▶ _Фрагмент документа_:
'''

Борис Григорьевич Бархин

1999г., Дядя Боря — Борис Григорьевич Бархин

Дядя Боря – Борис Григорьевич Бархин, когда я слышу эти звуки или вижу буквы, составляющие эти имя и фамилию, меня охватывает нежность, благодарность, интерес, почтение, гордость.

Наверное, на земле уже нет людей, которые знали бы его раньше нас с Таней. Даже его дети Юра и Дима родились лет на пять позже того, как мы увидели Д.Б.

Весной 1943 года мы пятилетние с мамой и бабушкой Грушей, наконец, приехали из Фрунзе, где мы были в эвакуации, в Москву. На вокзале (Курском? Казанском?.. сейчас кажется даже на Киевском) нас встречали военный папа и гражданский, молодой (30 лет) дядя Боря, которого, как нам казалось, мы видели впервые. Наши чемоданы досматривались (на предмет изъятия сверх разрешенных вещей и лишних предметов) два милиционера, казавшиеся нам, маленьким самыми, кроме Сталина, вершинами власти. «Наши» двое не смогли спасти фрунзенский багаж от «властей» и тогда мне показалось, что, если бы дядя Боря был военным, мы бы их переспорили. Ведь два офицера стоили бы тогда двух милиционеров! Тем более, как я узнал потом Д.Б. (так я буду называть дядю Борю иногда) всю войну и многие годы позже работал в Военпроекте и вполне мог оказаться с одной или двумя шпалами (т. е. майором или подполковником) уже тогда.

'''

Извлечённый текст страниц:
'''

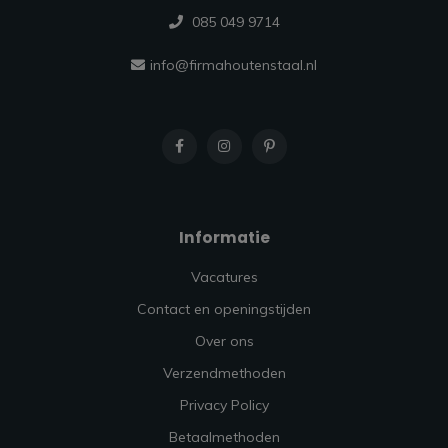
085 049 9714
info@firmahoutenstaal.nl
Informatie
Vacatures
Contact en openingstijden
Over ons
Verzendmethoden
Privacy Policy
Betaalmethoden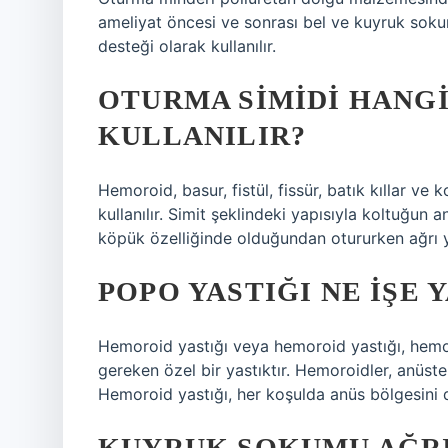
ameliyat öncesi ve sonrası bel ve kuyruk sokumu
desteği olarak kullanılır.
OTURMA SIMIDI HANG
KULLANILIR?
Hemoroid, basur, fistül, fissür, batık kıllar ve
kullanılır. Simit şeklindeki yapısıyla koltuğun
köpük özelliğinde olduğundan otururken ağrı
POPO YASTIĞI NE IŞE 
Hemoroid yastığı veya hemoroid yastığı, hemoro
gereken özel bir yastıktır. Hemoroidler, anüste
Hemoroid yastığı, her koşulda anüs bölgesini d
KUYRUK SOKUMU AĞRI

'''

▶ _Задание_:
Ответьте, пожалуйста, по фрагменту воспоминаний о Борисе Григорьевиче Бархине: из какого города весной 1943 года автор с мамой и бабушкой приехал в Москву? Записи получены из другого источника.

▶ _Письменный ответ_:
Из Фрунзе, где они были в эвакуации.